The Courier & Advertiser (Angus and Dundee)
Blow to new finance giant as Widows pulls billions
FUNDS: Standard Life Aberdeen dismay as Scottish Widows cuts asset management ties
Shares in Standard Life Aberdeen took a hit yesterday after Scottish Widows confirmed it was pulling £109 billion of assets placed under the management of the newly formed finance giant.
SLA co-chief executives Martin Gilbert and Keith Skeoch were “disappointed” by Scottish Widows’ and parent Lloyds Banking Group’s decision to terminate the current investment management arrangement.
Scottish Widows placed the funds with Aberdeen Asset Management in 2014, prior to its multi-billion-pound merger with Standard Life last year.
SLA said it will take an impairment charge of around £40 million on the “intangible asset relating to the LBG (Lloyds) customer relationship recognised at the time of the merger” in its 2017 full-year results.
“We are disappointed by this decision in the context of the strong performance and good service we have delivered for LBG, Scottish Widows and their customers,” Mr Gilbert and Mr Skeoch said.
“We will be discussing the implications of this with LBG and Scottish Widows.”
Scottish Widows said its contract with Aberdeen enabled it to terminate its relationship in the event of a change of control with a material competitor.
It said Aberdeen’s merger with Standard Life allowed it to trigger the contract clause as Standard Life was a competitor of both it and Lloyd’s Banking Group’s Wealth business.
However, a six-month grace period was agreed to allow the parties to “discuss in good faith ways to build a successful relationship and address the competition issue.”
Scottish Widows said the deadline had passed without agreement and the decision had been taken to terminate partnerships with SLA and institute a wider review of its long-term asset management arrangements.
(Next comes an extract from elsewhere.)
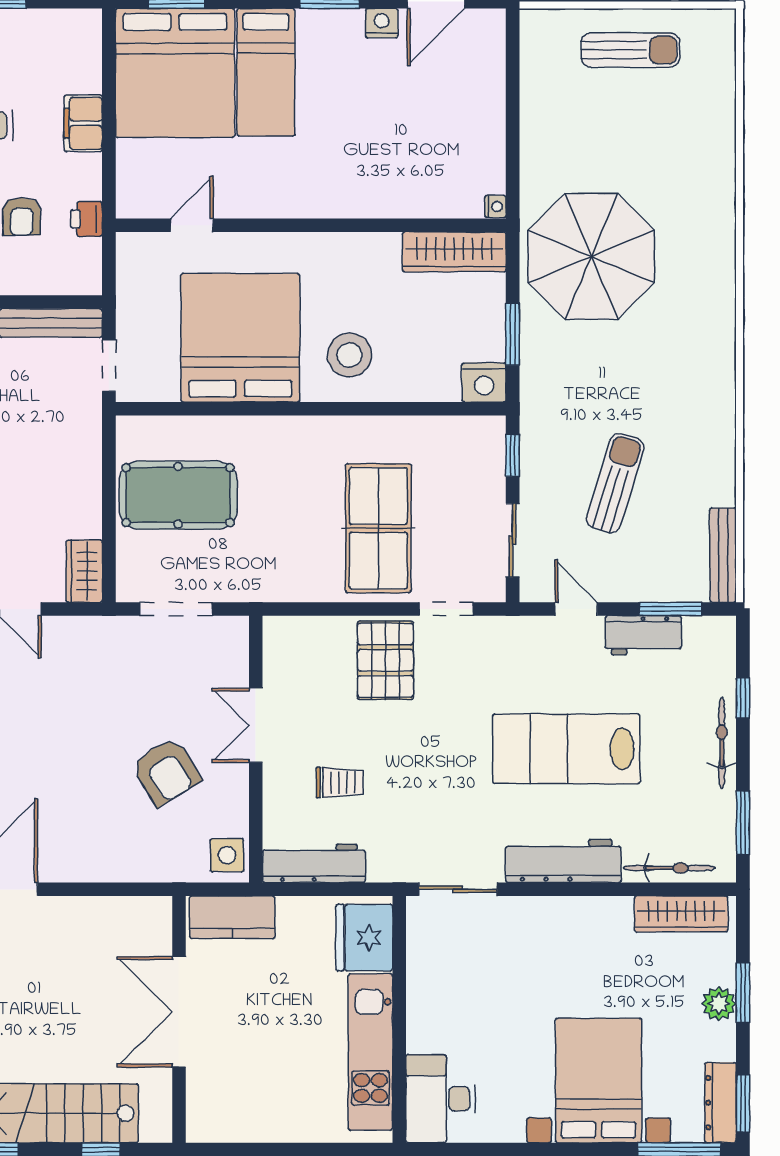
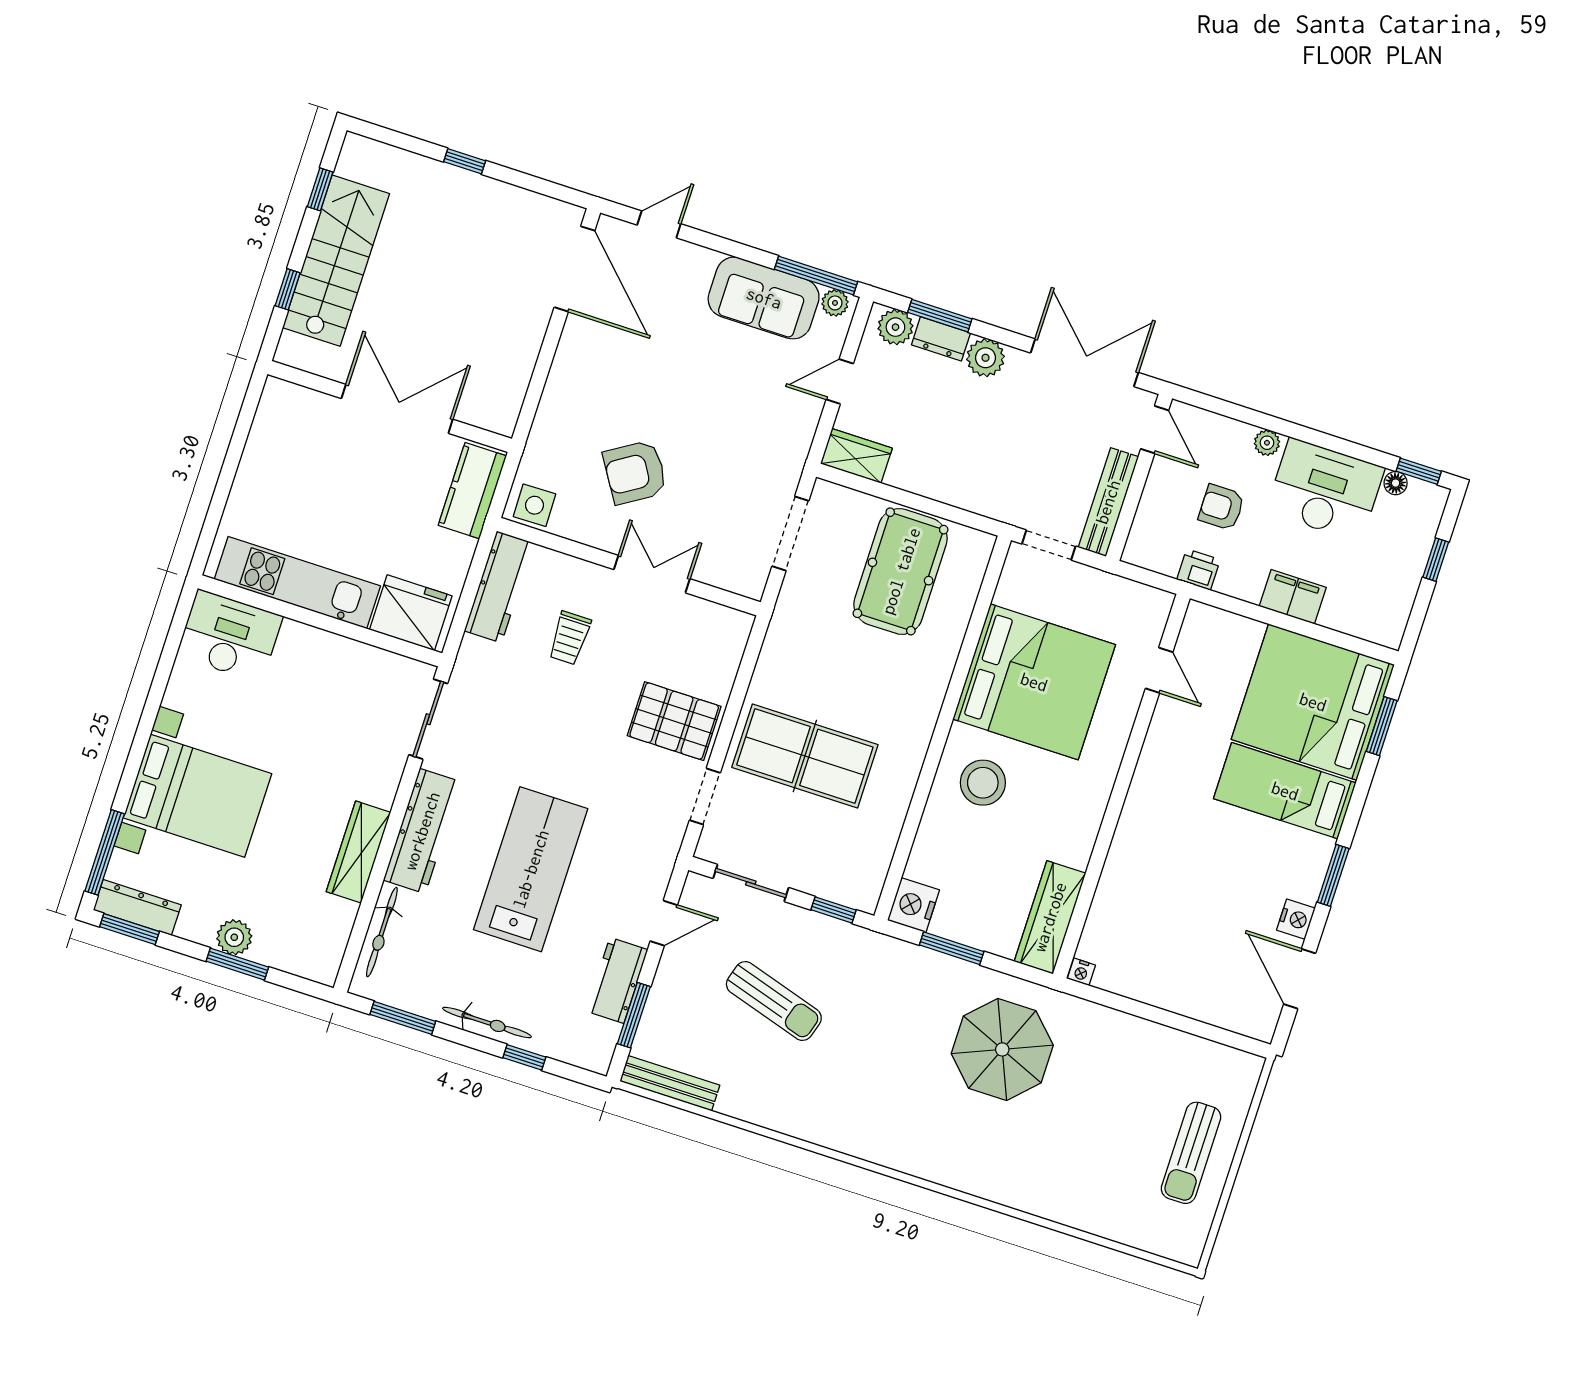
parasol: (591, 256) -> (1002, 1049), width x0.73, depth x0.73
wardrobe: (681, 914) -> (358, 852), moved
The company said Aberdeen had delivered good service and performance in its asset management role and would welcome its participation in the review if SLA was able to resolve the competition issue.
There will be no immediate changes for customers as a result of Scottish Widows’ decision, with any new arrangements likely to come in the first half of next year.
“Given the merger of Standard Life and Aberdeen has resulted in our assets being managed by a material competitor, it is now appropriate to review our long-term asset management arrangements to ensure they remain up-to-date and that customers continue to receive good service and investment performance,” Antonio Lorenzo, chief executive of Scottish Widows and group director of insurance and wealth, said.
“Therefore, we will begin an in-depth assessment of the market to identify a long-term strategic partner, or partners, to manage the current £109bn of assets.”
Shares in Standard Life Aberdeen fell 7.53% or 29.30p to 360p.